[edit]
The Catalog Problem: Clustering and Ordering Variable-Sized Sets
Proceedings of the 40th International Conference on Machine Learning, PMLR 202:15528-15545, 2023.
Abstract
Prediction of a $\textbf{varying number}$ of $\textbf{ordered clusters}$ from sets of $\textbf{any cardinality}$ is a challenging task for neural networks, combining elements of set representation, clustering and learning to order.
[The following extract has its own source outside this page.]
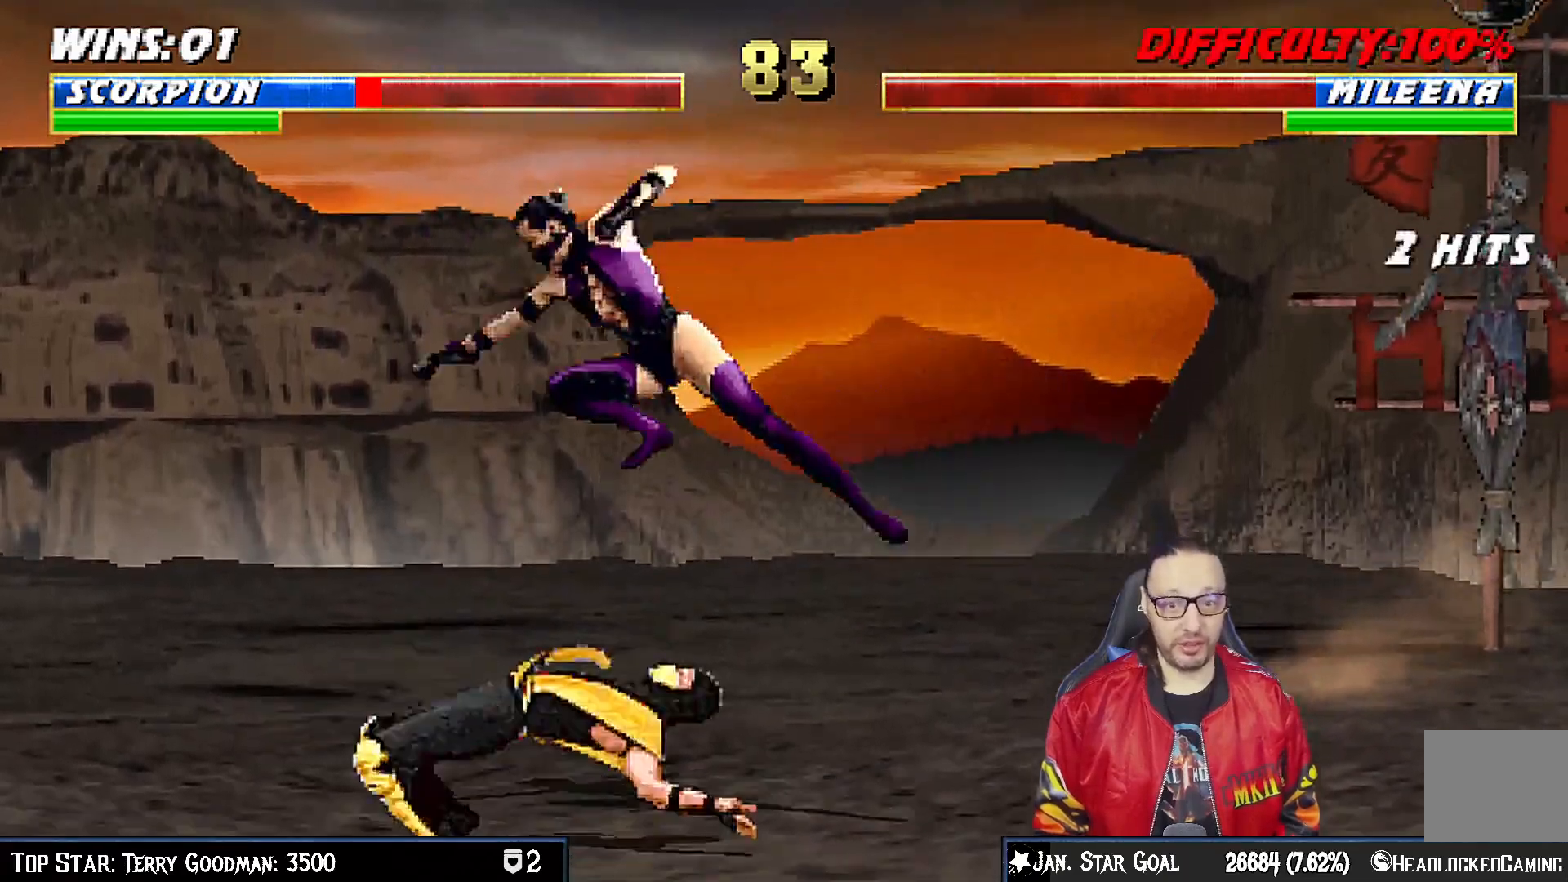
{"dt_ms": 500, "buttons": ["R1", "DPAD_DOWN", "DPAD_LEFT"], "left_stick": "center", "right_stick": "center", "events": []}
This task arises in many diverse areas, ranging from medical triage and early discharge, through machine part management and multi-channel signal analysis for petroleum exploration to product catalog structure prediction. This paper focuses on that last area, which exemplifies a number of challenges inherent to adaptive ordered clustering, referred to further as the eponymous $\textit{Catalog Problem}$. These include learning variable cluster constraints, exhibiting relational reasoning and managing combinatorial complexity. Despite progress in both neural clustering and set-to-sequence methods, no joint, fully differentiable model exists to-date. We develop such a modular architecture, referred to further as Neural Ordered Clusters (NOC), enhance it with a specific mechanism for learning cluster-level cardinality constraints, and provide a robust comparison of its performance in relation to alternative models. We test our method on three datasets, including synthetic catalog structures and PROCAT, a dataset of real-world catalogs consisting of over 1.5M products, achieving state-of-the-art results on a new, more challenging formulation of the underlying problem, which has not been addressed before. Additionally, we examine the network’s ability to learn higher-order interactions.